In part, these research questions must be planned, anticipated from the outset, conceived at the start, thought up in advance. There is so much material that we need guiding principles in order to know what to look for.

But on the other hand, they must also be partly discovered, unearthed, derived from the research, from the evidence. The difficulty, especially early on, comes in reconciling these opposing origins.

As the clock ticked ever on towards my submission date, my mind was drawn towards the movement of a pendulum, and how it was a bit like the momentum of a research project's progress. The pendulum swings in one direction towards the need to 'anticipate' the themes or research questions, while the necessity of 'discovering' them lies at the other end of the arc.

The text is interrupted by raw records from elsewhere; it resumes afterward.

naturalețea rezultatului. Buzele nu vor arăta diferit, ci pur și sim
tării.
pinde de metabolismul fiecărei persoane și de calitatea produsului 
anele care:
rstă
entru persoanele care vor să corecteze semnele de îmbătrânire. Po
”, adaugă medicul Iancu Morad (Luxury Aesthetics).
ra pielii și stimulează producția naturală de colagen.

Of course, to start off with, the pendulum needs to go in one direction or the other. We can probably only begin by looking to anticipate the themes, or by relaxing and hoping they would crop up through reading.

The mistake I made was trying to anticipate all my themes and research questions perfectly at the start for too long a time. If you push the pendulum too far in one direction, it becomes increasingly difficult and immobile the longer you try.

You do need to start with some anticipation, but the overall process tends to be more fluid, more dynamic, some would say more chaotic and haphazard. There is some anticipation, then some discovery, then some anticipation, then some more discovery. As the momentum builds, the project's movement and progress becomes self-sustaining, needing only the occasional nudge in either direction, probably from your supervisor, to keep it going.

My wish to anticipate all the reseach questions in advance stemmed from a huge fear of going off in the wrong direction and wasting valuable time. I can forgive myself for this mistake: I had at least realised the importance of making your first plans and research questions as good as you can possibly make them, and of defining your field as well as you possibly can.

Here is where we can benefit from a bit of doublethink. You need to define your field as if you will never need to consider it again, and to prepare, research, draft, and refine your initial plans as if it will be the very framework around which the final thesis will be built, while at the same time knowing that after three years of research and re-evaluation, of the pendulum swinging back and fore, those same initial plans will necessarily be almost embarrassingly inadequate.

The key is to be able to hold these two opposing ideas in your mind simultaneously, and most importantly, being comfortable and content with them both despite the inherent conflict between the two. If you can do this, you may not emerge on the other side having finally learned to love researching the thesis, as Winston Smith learned to love Big Brother, but at least you may be better prepared to deal with that eternally blinking cursor when it arrives.